Many MAID providers already struggled with last year's adoption of Bill C-7, which allows MAID not only for people whose death is reasonably foreseeable (socalled Track 1 patients) but also people with a “grievous and irremediable” medical condition whose death isn't reasonably foreseeable (Track 2).
Track 2 requests often involve chronic pain conditions.
Only a handful of doctors with The Ottawa Hospital's MAID program “are willing to even screen Track 2 patients,” said the program's medical director, Dr. Viren Naik.
“These are complex patients — they've had extensive interactions with the health-care system. Sometimes they're frustrated and angry, which is understandable. Sometimes there are challenges about being very open to a fulsome process,” Naik said.
MAID providers have their own moral and ethical compasses, he said. “I don't think anyone wants to deny someone's suffering.”
But for some, “track 2 is a bridge too far,” Naik said. The expansion wasn't what they signed up for.
It doesn't mean that they're abandoning MAID, he said. Rather, they're narrowing their “scope of practice” to those whose natural death is foreseeable.
But even those requests are increasing.

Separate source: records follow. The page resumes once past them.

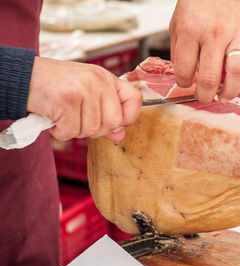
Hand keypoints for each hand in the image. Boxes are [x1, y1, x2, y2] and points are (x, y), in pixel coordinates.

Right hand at [27, 57, 141, 141]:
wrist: (23, 76)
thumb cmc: (56, 85)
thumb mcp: (86, 94)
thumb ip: (105, 113)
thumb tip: (120, 134)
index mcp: (106, 78)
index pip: (135, 99)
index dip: (129, 117)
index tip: (115, 123)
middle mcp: (98, 81)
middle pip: (114, 122)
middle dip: (97, 130)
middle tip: (80, 122)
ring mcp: (83, 89)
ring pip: (92, 129)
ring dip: (75, 130)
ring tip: (64, 117)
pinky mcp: (66, 100)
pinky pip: (71, 131)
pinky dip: (61, 132)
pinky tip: (54, 119)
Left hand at [170, 0, 239, 102]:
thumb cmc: (198, 6)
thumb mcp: (177, 25)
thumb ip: (179, 52)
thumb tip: (186, 78)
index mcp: (191, 31)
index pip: (184, 70)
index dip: (183, 83)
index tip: (186, 83)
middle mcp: (214, 34)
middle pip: (210, 78)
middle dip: (205, 95)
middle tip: (204, 96)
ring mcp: (236, 35)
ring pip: (237, 72)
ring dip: (231, 91)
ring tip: (225, 94)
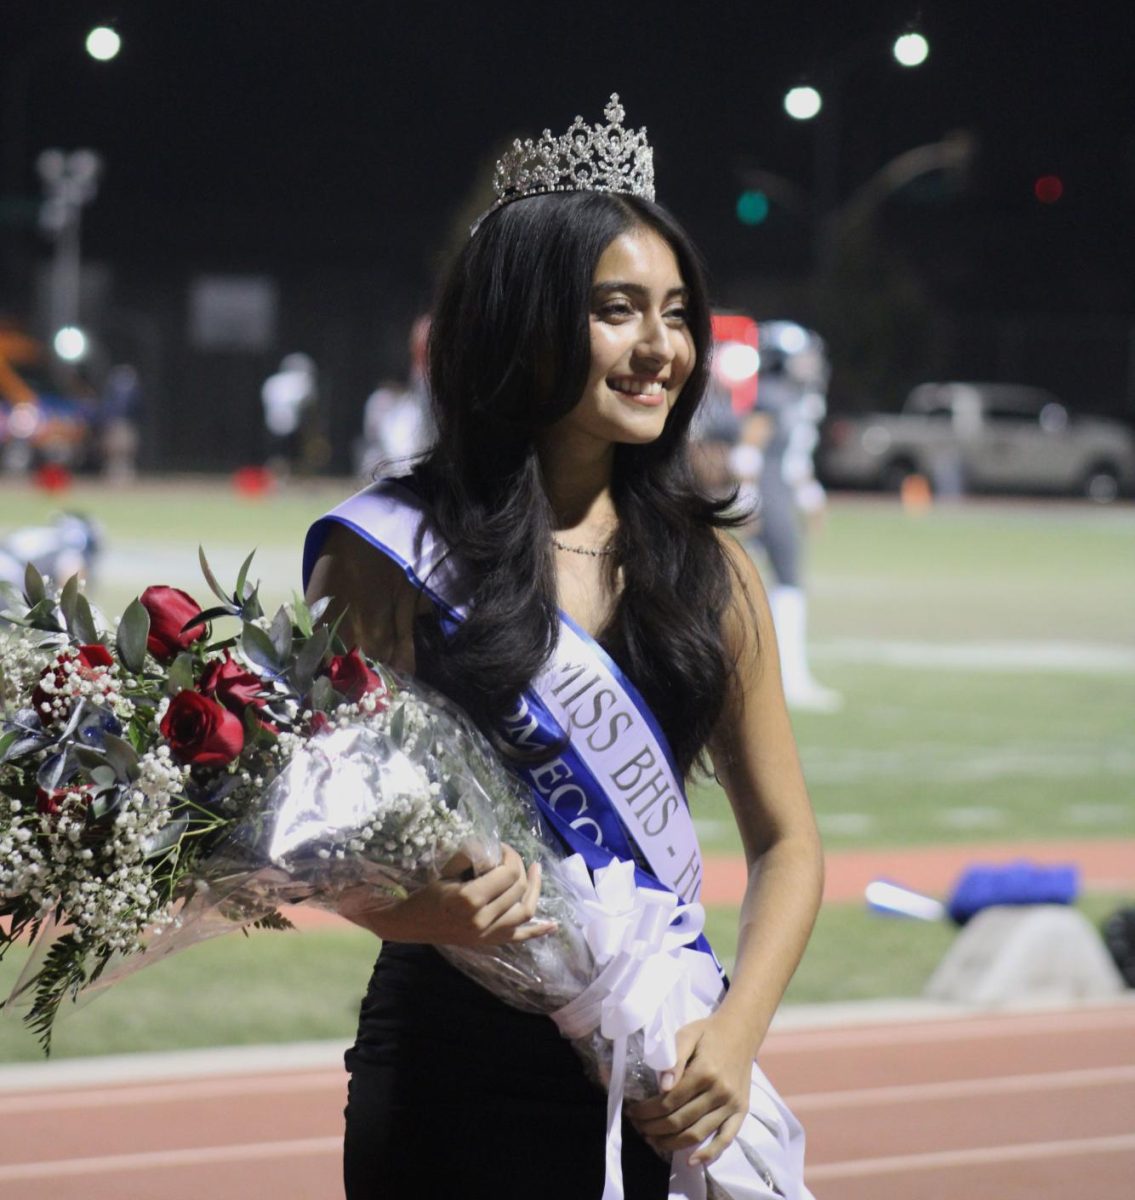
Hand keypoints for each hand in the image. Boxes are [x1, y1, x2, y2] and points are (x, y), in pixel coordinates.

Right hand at [336, 842, 556, 946]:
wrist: (412, 924)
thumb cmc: (427, 893)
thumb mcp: (446, 869)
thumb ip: (471, 856)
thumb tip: (493, 847)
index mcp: (469, 900)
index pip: (506, 873)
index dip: (510, 855)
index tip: (502, 846)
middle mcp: (482, 920)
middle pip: (517, 889)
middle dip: (519, 867)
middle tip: (511, 856)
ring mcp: (488, 935)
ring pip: (525, 911)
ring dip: (534, 890)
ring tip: (535, 871)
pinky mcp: (490, 943)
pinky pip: (519, 938)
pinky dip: (538, 932)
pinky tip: (554, 925)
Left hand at [627, 1014, 754, 1167]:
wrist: (741, 1031)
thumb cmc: (708, 1032)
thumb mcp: (687, 1035)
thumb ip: (674, 1060)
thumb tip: (662, 1086)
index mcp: (705, 1072)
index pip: (669, 1101)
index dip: (648, 1111)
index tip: (633, 1112)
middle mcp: (720, 1092)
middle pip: (681, 1120)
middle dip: (654, 1128)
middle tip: (638, 1127)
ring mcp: (732, 1105)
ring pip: (698, 1133)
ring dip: (672, 1143)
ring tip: (653, 1140)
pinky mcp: (741, 1112)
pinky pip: (725, 1139)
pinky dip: (709, 1154)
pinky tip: (690, 1161)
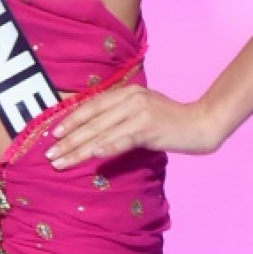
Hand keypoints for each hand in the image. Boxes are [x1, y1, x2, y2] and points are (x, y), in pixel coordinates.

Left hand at [44, 86, 222, 168]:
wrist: (202, 123)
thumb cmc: (171, 120)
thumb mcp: (143, 109)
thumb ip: (122, 114)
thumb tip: (96, 130)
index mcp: (127, 92)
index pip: (92, 105)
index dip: (71, 120)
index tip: (53, 134)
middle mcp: (130, 99)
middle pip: (92, 121)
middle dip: (69, 139)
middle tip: (50, 154)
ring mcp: (140, 113)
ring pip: (102, 132)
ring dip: (79, 149)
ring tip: (62, 161)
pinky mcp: (150, 129)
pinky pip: (123, 140)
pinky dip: (106, 148)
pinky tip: (92, 156)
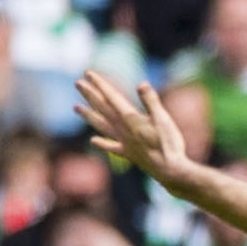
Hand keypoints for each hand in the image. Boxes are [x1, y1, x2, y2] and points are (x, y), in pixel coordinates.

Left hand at [77, 70, 195, 189]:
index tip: (88, 74)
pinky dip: (103, 143)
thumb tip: (142, 84)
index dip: (100, 85)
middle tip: (78, 84)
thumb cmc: (169, 144)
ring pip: (102, 126)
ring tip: (76, 108)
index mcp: (131, 119)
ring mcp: (124, 142)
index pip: (112, 97)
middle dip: (90, 95)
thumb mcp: (164, 119)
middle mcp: (123, 129)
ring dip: (88, 116)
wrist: (170, 171)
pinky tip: (94, 140)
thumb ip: (151, 101)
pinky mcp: (129, 154)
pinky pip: (112, 147)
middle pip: (103, 109)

Some doctors “may have put a line in the sand, saying, `This is as much as I can handle right now,'” said Dr. Konia Trouton, vice-president of the Canadian Association of MAID Providers and Assessors.
When MAID is opened to those with a mental illness as of March, “that will be an additional nuance to the legislation that clinicians have got to get their heads around,” said Trouton, including how to do a thorough assessment and meet the medical and legal criteria.
“We're relying on an overstretched group of people to do even more to get into this,” she said.
Many doctors providing MAID don't have expertise in mental illnesses. While safeguards include consultation with a mental health expert, “you're ultimately the one providing,” Naik said.
“The comfort and willingness of the provider, given what they're being asked to do, has to be paramount.”
In the beginning, “when MAID was about metastatic cancer or severe cardio-respiratory illness,” and the person was essentially dying, “the moral distress there is less so — not for everyone, but for MAID providers,” Naik said.
Now, concerns are growing that social determinants of health — inadequate housing, food, whether someone has the money to pay for the medication that's keeping them comfortable — are driving MAID requests.
“All of those are starting to become more touch points, as the expansion occurs,” Naik said.
The association of MAID providers is offering confidential webinars, networking and training modules to try to get more doctors “to feel more confident to wade into this space,” Trouton said.